No I'm not scum. It I do like a free night now and again.

Heading for Portugal in Sept and we are driving down to the France / Spain border from Roscoff. We plan on taking a couple of weeks getting down to Portugal (Algarve). We are looking for anything of interest en route and also nice places to stay both free and campsites. LPG outlets in Portugal would be very useful
Many thanks in advance.

Biglol


----------



## TheNomad (Aug 12, 2013)

In Spain you can just pull up and park overnight anywhere (except right on the coast, which has a different national "Ley de Costas" law covering it), where parking of any vehicles is allowed.

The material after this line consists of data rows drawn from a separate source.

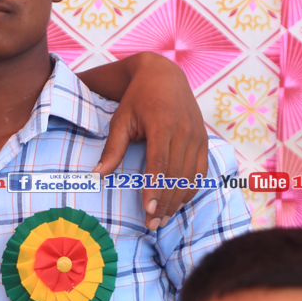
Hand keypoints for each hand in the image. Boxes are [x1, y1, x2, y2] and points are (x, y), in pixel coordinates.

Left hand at [92, 53, 208, 231]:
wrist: (164, 75)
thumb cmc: (137, 99)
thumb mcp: (121, 120)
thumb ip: (113, 148)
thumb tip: (97, 175)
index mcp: (163, 124)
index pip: (160, 162)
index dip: (155, 187)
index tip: (148, 208)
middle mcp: (184, 131)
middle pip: (177, 174)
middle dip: (165, 202)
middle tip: (152, 224)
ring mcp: (198, 135)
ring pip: (191, 176)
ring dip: (178, 201)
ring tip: (163, 220)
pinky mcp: (204, 140)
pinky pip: (201, 171)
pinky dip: (191, 189)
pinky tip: (178, 204)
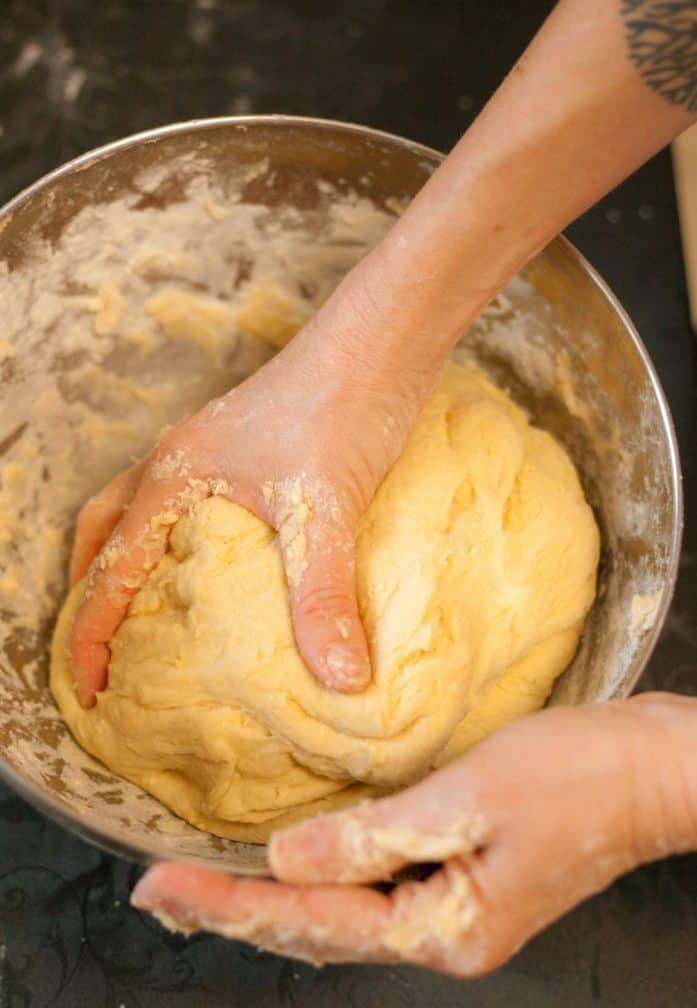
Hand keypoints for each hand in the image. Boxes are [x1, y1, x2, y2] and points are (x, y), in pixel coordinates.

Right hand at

Whether or not, having parked, you then decide to stay overnight/sleep in that vehicle is irrelevant under Spanish law.

Thus you can park up and stay overnight at the side of road, in car parks, on roadsides in housing estates, on the edge of villages etc etc: anywhere so long as you don't cause an obstruction, and you are only "parked" and don't "camp" (so no chairs/tables/awning/BBQ etc out side the van.

We very often park up overnight in a quiet side-road in/on the edge of Spanish cities/towns/villages, when travelling through or visiting them.


----------



## christine1310 (Apr 10, 2008)

Hi -

Spanish aire websites.

http://www.lapaca.org/es/areas-de-servicio

http://www.areasac.es/v_portal/apartados/apartado.asp

LPG website.

http://www.aoglp.com/index.php?option=com_wrapper&view=wrapper&Itemid=110

Portugese aires website

http://www.campingcarportugal.com/areasServico?l=english

LPG Portugal

http://www.autogas.pt/mapa/#

You can also find some info on my site below.

Hope this helps.

Christine


----------



## Kev1 (Apr 4, 2011)

That's great info from everyone


----------



## Biglol (Jul 16, 2007)

Many thanks for that Christine. I see no LPG in Portugal , is this correct?


----------



## TheNomad (Aug 12, 2013)

Biglol said:


> Many thanks for that Christine. I see no LPG in Portugal , is this correct?


No. Not correct.

Click on the link she gave. To the left of the map there are two pin-buttons.

Click on the one saying "postos de abestecimento com GPL em Portugal" to see the map populated with all the sites in Portugal.

Click on the other pin to see all the sites in Spain.


----------